Sulla Gazzetta ufficiale del 2 novembre è apparso il correttivo al decreto di riordino e riforma delle disposizioni in materia di enti sportivi professionistici e dilettantistici, nonché di lavoro sportivo. Si tratta di uno dei cinque pilastri su cui si fonda la più complessiva riforma dell’ordinamento sportivo. Sulla sua entrata in vigore ci sono ancora dubbi: è prevista per il primo gennaio 2023 ma significative sono le pressioni per ottenerne la posticipazione che potrebbe essere formalizzata nella prossima legge di bilancio.
Vi sono tre importanti aspetti del correttivo, ossia:
• l’armonizzazione tra riforma dell’ordinamento sportivo e codice del Terzo settore;
• la disciplina dei cosiddetti lavoratori sportivi;
• l’individuazione dei soggetti che possono acquisire la qualifica di organizzazioni sportive.
È stato inoltre affermato che gli enti del Terzo settore del mondo sportivo devono indicare nello statuto lo “svolgimento stabile dell’organizzazione e gestione di attività sportive dilettantistiche, ivi comprese la formazione, la didattica, la preparazione e l’assistenza all’attività sportiva dilettantistica”, ma è possibile svolgere anche altre attività di interesse generale, non essendo necessario in questo caso che quella sportiva sia l’attività principale.
Per quanto concerne i lavoratori si evidenziano tre aspetti:
• La norma che garantisce alle organizzazioni sportive la possibilità di avvalersi di collaborazioni coordinate e continuative rimane immutata;
• I lavoratori sportivi sono soggetti ad una disciplina speciale;
• Le collaborazioni amministrativo-gestionali non sono prestazioni di lavoro sportivo ma accedono ad agevolazioni fiscali e previdenziali.
Per comprendere le ragioni della riforma delle collaborazioni in ambito sportivo è necessario analizzare il contesto in cui nasce.

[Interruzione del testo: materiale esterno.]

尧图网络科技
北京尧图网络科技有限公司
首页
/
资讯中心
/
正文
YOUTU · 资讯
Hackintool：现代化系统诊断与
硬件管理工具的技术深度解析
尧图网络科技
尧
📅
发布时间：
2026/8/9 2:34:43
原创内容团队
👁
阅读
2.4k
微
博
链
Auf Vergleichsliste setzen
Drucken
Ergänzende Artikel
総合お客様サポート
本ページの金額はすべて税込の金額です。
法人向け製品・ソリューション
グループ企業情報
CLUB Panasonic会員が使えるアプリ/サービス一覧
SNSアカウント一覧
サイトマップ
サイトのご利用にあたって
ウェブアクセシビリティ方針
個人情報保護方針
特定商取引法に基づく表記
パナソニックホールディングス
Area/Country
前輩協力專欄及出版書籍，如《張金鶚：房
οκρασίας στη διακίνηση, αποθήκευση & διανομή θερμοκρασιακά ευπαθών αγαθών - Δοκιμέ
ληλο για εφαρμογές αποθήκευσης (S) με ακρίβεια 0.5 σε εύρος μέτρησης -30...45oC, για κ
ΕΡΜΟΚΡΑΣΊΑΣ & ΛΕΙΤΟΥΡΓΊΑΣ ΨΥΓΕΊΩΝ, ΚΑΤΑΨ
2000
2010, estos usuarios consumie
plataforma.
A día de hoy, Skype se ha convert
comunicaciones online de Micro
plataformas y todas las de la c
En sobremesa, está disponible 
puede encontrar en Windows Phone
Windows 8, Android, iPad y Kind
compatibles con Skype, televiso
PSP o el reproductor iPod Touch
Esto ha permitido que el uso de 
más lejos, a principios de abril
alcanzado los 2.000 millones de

La maggior parte delle organizzazioni sportive si è avvalsa negli anni del cosiddetto compenso sportivo, un istituto qualificato sotto il profilo fiscale come reddito diverso. Essendo privo di una definizione giuslavoristica, l’istituto è stato soggetto ad interpretazioni non uniformi, per questo motivo c’è stata la necessità sia di disporre di un quadro normativo chiaro, per non lasciare le organizzazioni nel limbo del contenzioso, che di garantire tutele ai lavoratori dello sport, una necessità esplosa durante il periodo pandemico.
Il provvedimento, prevede che nella maggior parte dei casi i lavoratori sportivi potranno essere qualificati come collaboratori coordinati e continuativi, ed introduce semplificazioni per gli adempimenti legati ai collaboratori coordinati e continuativi. Per la categoria dei lavoratori dipendenti il contratto è a tempo determinato: massimo cinque anni. Il dipendente non sarà tutelato da diverse disposizioni contenute nello statuto dei diritti dei lavoratori per la peculiarità della prestazione e per l’incidenza che riveste l’ordinamento sportivo su tutti gli aspetti sanzionatori. Inoltre, il provvedimento introduce novità anche per i dipendenti pubblici: possono svolgere attività di volontariato previa comunicazione.
Per assumere tale qualifica è necessario essere iscritti nel Registro delle attività sportive dilettantistiche che, a sua volta, richiede come presupposto lo svolgimento delle seguenti attività:
– attività sportiva, intesa come partecipazione ad attività competitive e agonistiche organizzate dagli organismi affilianti;
– la formazione, intesa come la partecipazione ai percorsi di qualificazione indetti dagli organismi affilianti;
– la didattica, intesa come l’organizzazione di corsi sportivi;
– la preparazione e l’assistenza all’attività sportiva dilettantistica, intesa come l’attività di allenamento degli atleti.